The Pacers did exactly that this summer, adding shooting in Doug McDermott, secondary playmaking in Tyreke Evans and frontcourt depth and intelligence in Kyle O’Quinn. Indiana signed all of them to team-friendly deals, enjoyed Thaddeus Young opting in for the final year of his contract, let Lance Stephenson walk and cut Al Jefferson‘s deadweight. Once again, the Pacers are flying high under the radar.

Loser: Sacramento Kings

Meanwhile, the Sacramento Kings are all over the radar and once again, it’s for all the wrong reasons.

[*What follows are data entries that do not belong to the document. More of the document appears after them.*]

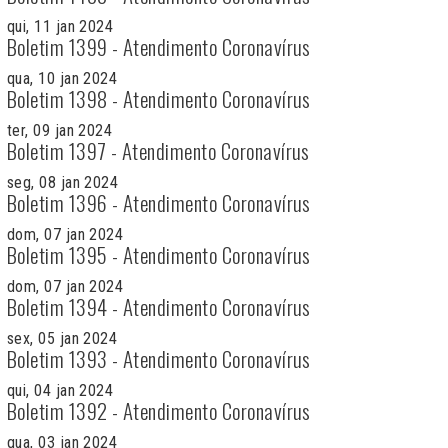
qui, 11 jan 2024
Boletim 1399 - Atendimento Coronavírus
qua, 10 jan 2024
Boletim 1398 - Atendimento Coronavírus
ter, 09 jan 2024
Boletim 1397 - Atendimento Coronavírus
seg, 08 jan 2024
Boletim 1396 - Atendimento Coronavírus
dom, 07 jan 2024
Boletim 1395 - Atendimento Coronavírus
dom, 07 jan 2024
Boletim 1394 - Atendimento Coronavírus
sex, 05 jan 2024
Boletim 1393 - Atendimento Coronavírus
qui, 04 jan 2024
Boletim 1392 - Atendimento Coronavírus
qua, 03 jan 2024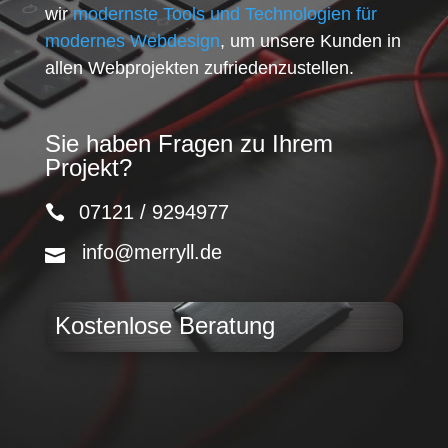
wir
modernste Tools und Technologien für
modernes Webdesign
, um unsere Kunden in
allen Webprojekten zufriedenzustellen.
Sie haben Fragen zu Ihrem
Projekt?
07121 / 9294977
info@merryll.de
Kostenlose Beratung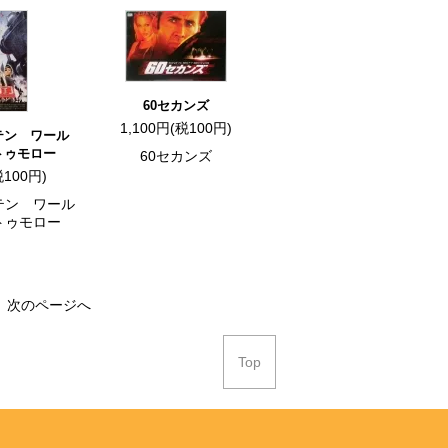
60セカンズ
1,100円(税100円)
テン ワール
トゥモロー
60セカンズ
税100円)
テン ワール
トゥモロー
次のページへ
Top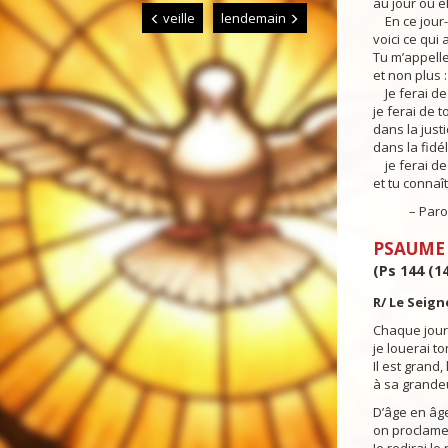
au jour où e
veille
lendemain
En ce jour-l
voici ce qui a
Tu m’appelle
et non plus :
Je ferai de
je ferai de 
dans la justic
dans la fidél
je ferai de
et tu connaî
– Parole 
PSAUME
(Ps 144 (14
R/ Le Seign
Chaque jour 
je louerai t
Il est grand
à sa grandeur
D’âge en âg
on proclamer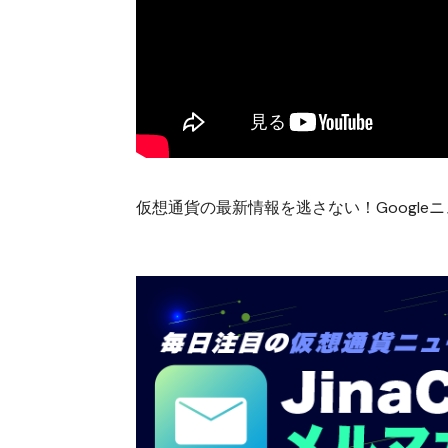
仮想通貨の最新情報を逃さない！Googleニュ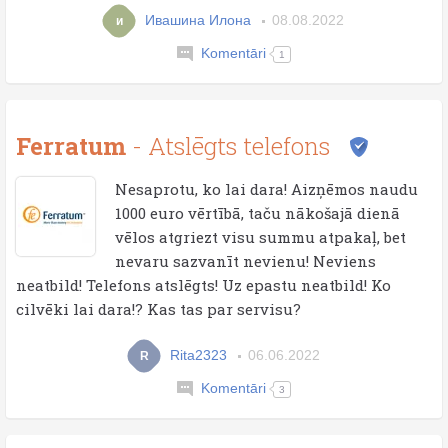
Ивашина Илона
08.08.2022
и
Komentāri
1
Ferratum
- Atslēgts telefons
Nesaprotu, ko lai dara! Aizņēmos naudu
1000 euro vērtībā, taču nākošajā dienā
vēlos atgriezt visu summu atpakaļ, bet
nevaru sazvanīt nevienu! Neviens
neatbild! Telefons atslēgts! Uz epastu neatbild! Ko
cilvēki lai dara!? Kas tas par servisu?
Rita2323
06.06.2022
R
Komentāri
3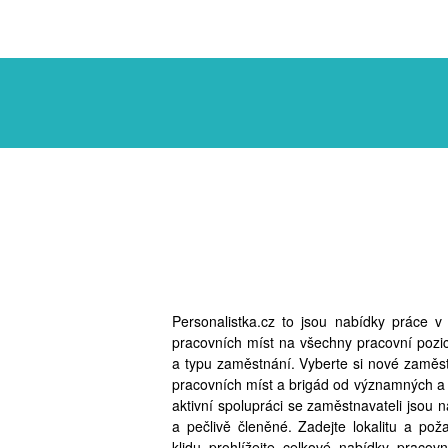
Personalistka.cz to jsou nabídky práce 
pracovních míst na všechny pracovní pozi
a typu zaměstnání. Vyberte si nové zaměst
pracovních míst a brigád od významných a
aktivní spolupráci se zaměstnavateli jsou 
a pečlivě členěné. Zadejte lokalitu a po
klidu prohlížejte celkové nabídky pracov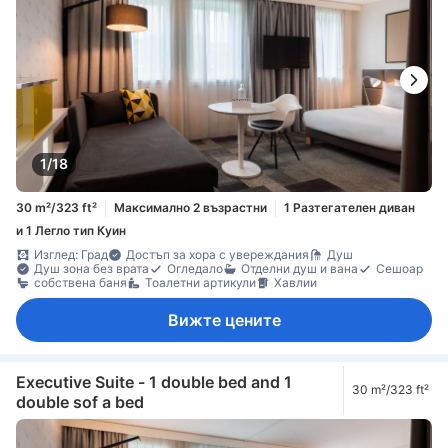
1/18
30 m²/323 ft²
Максимално 2 възрастни
1 Разтегателен диван
и 1 Легло тип Куин
Изглед: Град
Достъп за хора с увереждания
Душ
Душ зона без врата
Огледало
Отделни душ и вана
Сешоар
собствена баня
Тоалетни артикули
Хавлии
Вижте цените
Executive Suite - 1 double bed and 1
30 m²/323 ft²
double sof a bed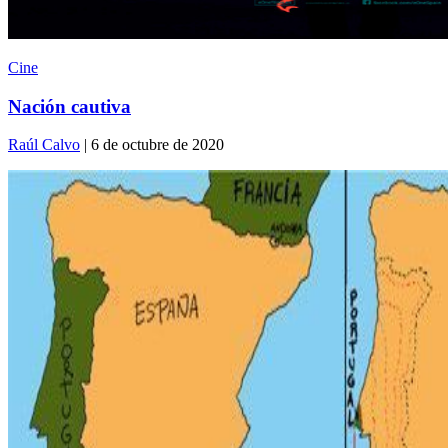
Cine
Nación cautiva
Raúl Calvo
| 6 de octubre de 2020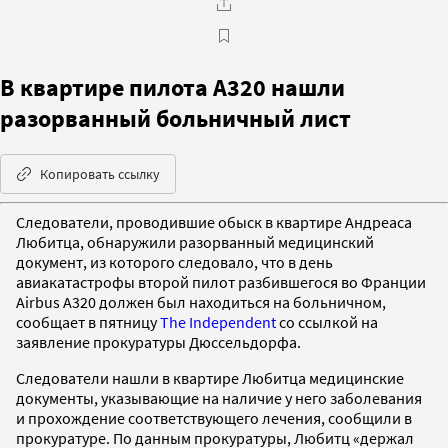
В квартире пилота A320 нашли
разорванный больничный лист
Копировать ссылку
Следователи, проводившие обыск в квартире Андреаса
Любитца, обнаружили разорванный медицинский
документ, из которого следовало, что в день
авиакатастрофы второй пилот разбившегося во Франции
Airbus A320 должен был находиться на больничном,
сообщает в пятницу
The Independent
со ссылкой на
заявление прокуратуры Дюссельдорфа.
Следователи нашли в квартире Любитца медицинские
документы, указывающие на наличие у него заболевания
и прохождение соответствующего лечения, сообщили в
прокуратуре. По данным прокуратуры, Любитц «держал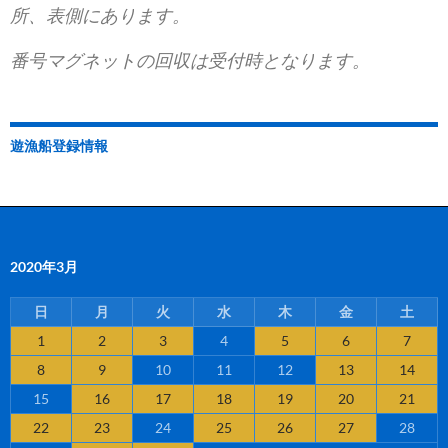
所、表側にあります。
番号マグネットの回収は受付時となります。
遊漁船登録情報
2020年3月
日
月
火
水
木
金
土
1
2
3
4
5
6
7
8
9
10
11
12
13
14
15
16
17
18
19
20
21
22
23
24
25
26
27
28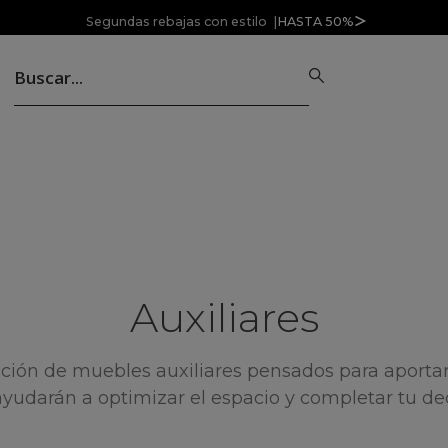
Segundas rebajas con estilo |
HASTA 50%
Auxiliares
ción de muebles auxiliares pensados para aportar f
ayudarán a optimizar el espacio y completar tu de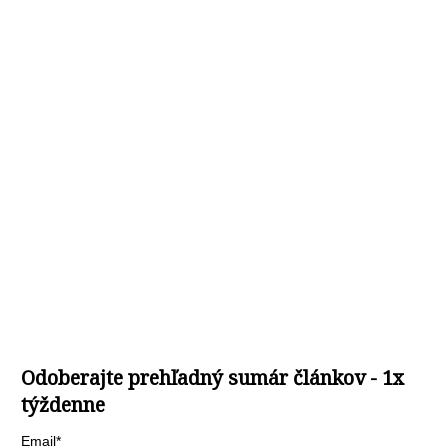
Odoberajte prehľadný sumár článkov - 1x
týždenne
Email*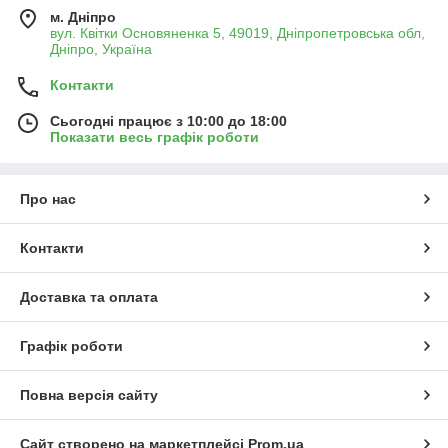
м. Дніпро
вул. Квітки Основяненка 5, 49019, Дніпропетровська обл,
Дніпро, Україна
Контакти
Сьогодні працює з 10:00 до 18:00
Показати весь графік роботи
Про нас
Контакти
Доставка та оплата
Графік роботи
Повна версія сайту
Сайт створено на маркетплейсі
Prom.ua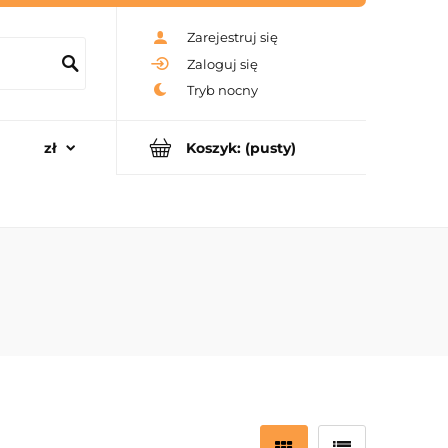
Zarejestruj się
Zaloguj się
Koszyk:
(pusty)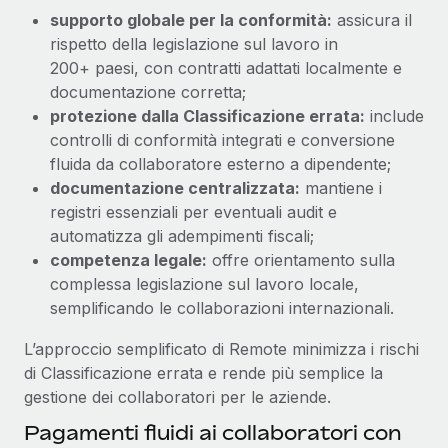
supporto globale per la conformità:
assicura il
rispetto della legislazione sul lavoro in
200+ paesi, con contratti adattati localmente e
documentazione corretta;
protezione dalla Classificazione errata:
include
controlli di conformità integrati e conversione
fluida da collaboratore esterno a dipendente;
documentazione centralizzata:
mantiene i
registri essenziali per eventuali audit e
automatizza gli adempimenti fiscali;
competenza legale:
offre orientamento sulla
complessa legislazione sul lavoro locale,
semplificando le collaborazioni internazionali.
L’approccio semplificato di Remote minimizza i rischi
di Classificazione errata e rende più semplice la
gestione dei collaboratori per le aziende.
Pagamenti fluidi ai collaboratori con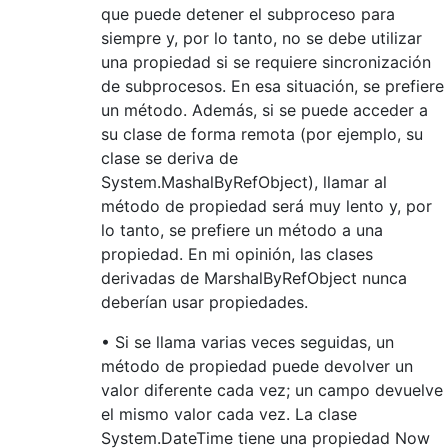
que puede detener el subproceso para
siempre y, por lo tanto, no se debe utilizar
una propiedad si se requiere sincronización
de subprocesos. En esa situación, se prefiere
un método. Además, si se puede acceder a
su clase de forma remota (por ejemplo, su
clase se deriva de
System.MashalByRefObject), llamar al
método de propiedad será muy lento y, por
lo tanto, se prefiere un método a una
propiedad. En mi opinión, las clases
derivadas de MarshalByRefObject nunca
deberían usar propiedades.
• Si se llama varias veces seguidas, un
método de propiedad puede devolver un
valor diferente cada vez; un campo devuelve
el mismo valor cada vez. La clase
System.DateTime tiene una propiedad Now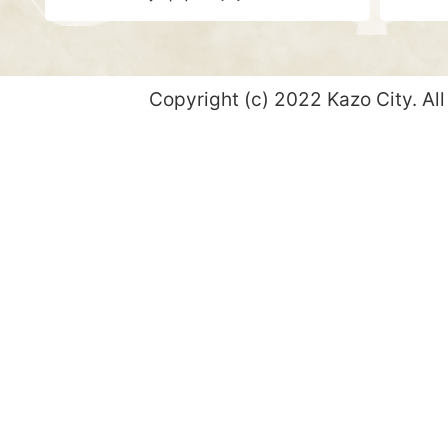
Copyright (c) 2022 Kazo City. All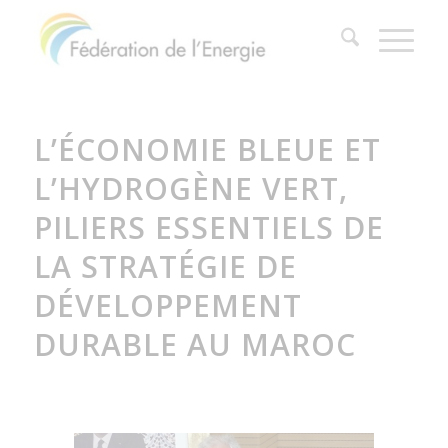
L’ÉCONOMIE BLEUE ET
L’HYDROGÈNE VERT,
PILIERS ESSENTIELS DE
LA STRATÉGIE DE
DÉVELOPPEMENT
DURABLE AU MAROC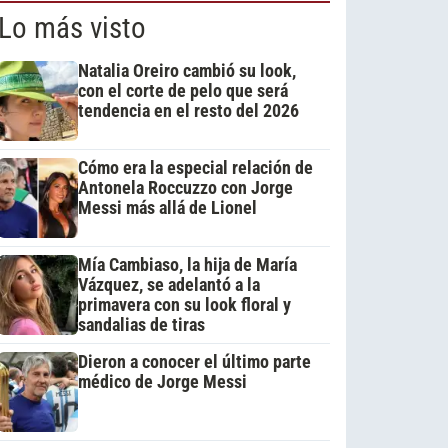
Lo más visto
Natalia Oreiro cambió su look,
con el corte de pelo que será
tendencia en el resto del 2026
Cómo era la especial relación de
Antonela Roccuzzo con Jorge
Messi más allá de Lionel
Mía Cambiaso, la hija de María
Vázquez, se adelantó a la
primavera con su look floral y
sandalias de tiras
Dieron a conocer el último parte
médico de Jorge Messi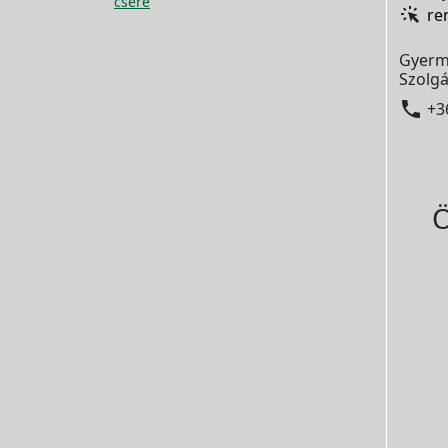
csere
re
Gyerm
Szolgá

+3
Ö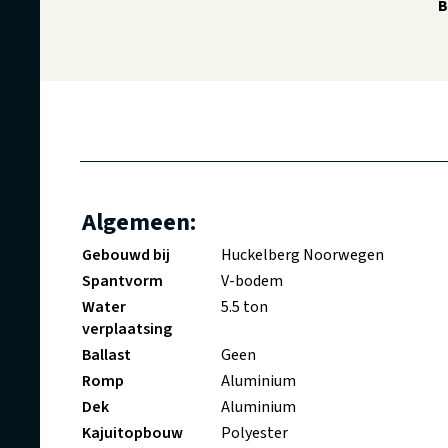
B
Algemeen:
Gebouwd bij
Huckelberg Noorwegen
Spantvorm
V-bodem
Water
5.5 ton
verplaatsing
Ballast
Geen
Romp
Aluminium
Dek
Aluminium
Kajuitopbouw
Polyester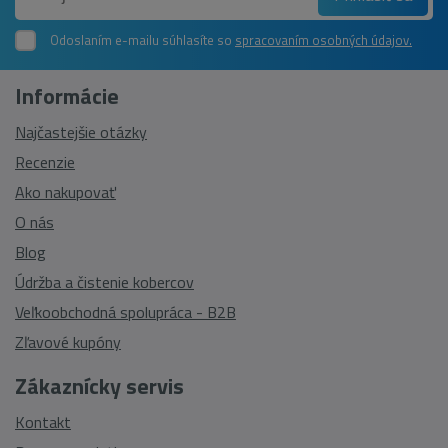
Odoslaním e-mailu súhlasíte so
spracovaním osobných údajov.
Informácie
Najčastejšie otázky
Recenzie
Ako nakupovať
O nás
Blog
Údržba a čistenie kobercov
Veľkoobchodná spolupráca - B2B
Zľavové kupóny
Zákaznícky servis
Kontakt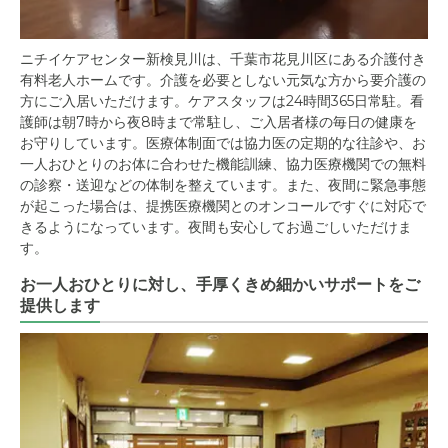
ニチイケアセンター新検見川は、千葉市花見川区にある介護付き
有料老人ホームです。介護を必要としない元気な方から要介護の
方にご入居いただけます。ケアスタッフは24時間365日常駐。看
護師は朝7時から夜8時まで常駐し、ご入居者様の毎日の健康を
お守りしています。医療体制面では協力医の定期的な往診や、お
一人おひとりのお体に合わせた機能訓練、協力医療機関での無料
の診察・送迎などの体制を整えています。また、夜間に緊急事態
が起こった場合は、提携医療機関とのオンコールですぐに対応で
きるようになっています。夜間も安心してお過ごしいただけま
す。
お一人おひとりに対し、手厚くきめ細かいサポートをご
提供します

First, the Kings chose to use their ample cap room on Zach LaVine, offering him a whopping four-year, $78 million overpay that the Bulls foolishly matched.

Sacramento caught a break there after trying to add another 2-guard to a roster that already has Bogdan Bogdanovic and Buddy Hield, but then doubled down in stupidity by stealing Yogi Ferrell from the Dallas Mavericks and trading the useful Garrett Temple for what amounts to an ex in a broken relationship, Ben McLemore.

Disregarding the fact that Ferrell joins a crowded backcourt whether he mans the 1 (De’Aaron Fox, Frank Mason III) or the 2 (Bogdanovic, Hield), this marked the second free agent Sacramento poached from another team. By drastically overpaying Nemanja Bjelica for three years and $20.5 million, he crowds a frontcourt that already has Bagley, Skal Labissiere and Zach Randolph at the 4. The players Sacramento signed aren’t bad, but the fit (Ferrell, McLemore), money (Bjelica) and manner in which they were signed is questionable at best.